La mensa che non parte
"La situazione più eclatante riguarda senza dubbio la mensa e – di conseguenza – la possibilità di effettuare il tempo pieno. Al momento, alla luce dell’ultimo avviso pubblicato sui diari dei nostri figli, non c’è alcuna certezza sulla data di partenza del servizio. La spiegazione che viene fornita è la mancanza di candidati in risposta alle necessità della scuola per assicurare l’assistenza necessaria: tutti avrebbero rifiutato l’incarico".

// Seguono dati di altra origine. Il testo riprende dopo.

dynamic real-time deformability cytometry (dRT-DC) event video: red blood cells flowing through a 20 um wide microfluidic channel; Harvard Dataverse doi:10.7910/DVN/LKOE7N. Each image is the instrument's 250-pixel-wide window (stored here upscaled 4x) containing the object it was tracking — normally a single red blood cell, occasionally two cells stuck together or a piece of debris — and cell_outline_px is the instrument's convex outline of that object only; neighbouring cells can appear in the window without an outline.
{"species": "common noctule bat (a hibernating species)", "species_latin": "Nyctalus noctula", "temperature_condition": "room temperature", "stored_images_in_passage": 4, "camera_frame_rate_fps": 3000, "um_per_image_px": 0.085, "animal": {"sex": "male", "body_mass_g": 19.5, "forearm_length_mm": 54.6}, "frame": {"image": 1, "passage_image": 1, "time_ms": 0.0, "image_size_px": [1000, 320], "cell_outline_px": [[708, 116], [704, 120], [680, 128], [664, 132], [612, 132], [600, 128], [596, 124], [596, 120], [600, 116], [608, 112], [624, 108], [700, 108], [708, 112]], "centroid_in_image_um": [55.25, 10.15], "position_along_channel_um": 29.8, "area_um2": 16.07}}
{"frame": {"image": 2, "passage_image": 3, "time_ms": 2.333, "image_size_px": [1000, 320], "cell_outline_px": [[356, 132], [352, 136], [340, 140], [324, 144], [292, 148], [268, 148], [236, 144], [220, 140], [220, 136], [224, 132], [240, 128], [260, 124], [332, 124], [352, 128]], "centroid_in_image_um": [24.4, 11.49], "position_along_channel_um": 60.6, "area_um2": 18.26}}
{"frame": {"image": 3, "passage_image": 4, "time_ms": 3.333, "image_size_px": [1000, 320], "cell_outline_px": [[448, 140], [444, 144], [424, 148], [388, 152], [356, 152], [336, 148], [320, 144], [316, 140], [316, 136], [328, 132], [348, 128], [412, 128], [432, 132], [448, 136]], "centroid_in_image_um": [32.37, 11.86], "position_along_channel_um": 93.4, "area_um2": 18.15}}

"Ci chiediamo come sia possibile che questo capiti solo da noi, visto che nella stragrande maggioranza degli istituti torinesi la mensa è già avviata da almeno una settimana. Solo noi siamo così “sfortunati”? O forse qualcosa si è inceppato nelle modalità (e magari nei tempi) di reclutamento del personale?
Intanto, l’orario resta quello di partenza: 8.10-12.10 (con sfasatura di qualche minuto a seconda delle classi) e con difficoltà sempre più grandi da parte dei genitori e delle famiglie per gestire i tempi della vita privata con quella lavorativa".

Mascherine
"Un altro aspetto che aumenta il nostro sconforto riguarda la gestione delle mascherine. Consegnate (secondo quanto riferisce il sito del MIUR) in ampia dotazione e nei tempi previsti, sono state consegnate ai bambini soltanto nella giornata di martedì 29 settembre, peraltro a seguito di sollecitazioni da parte di noi genitori".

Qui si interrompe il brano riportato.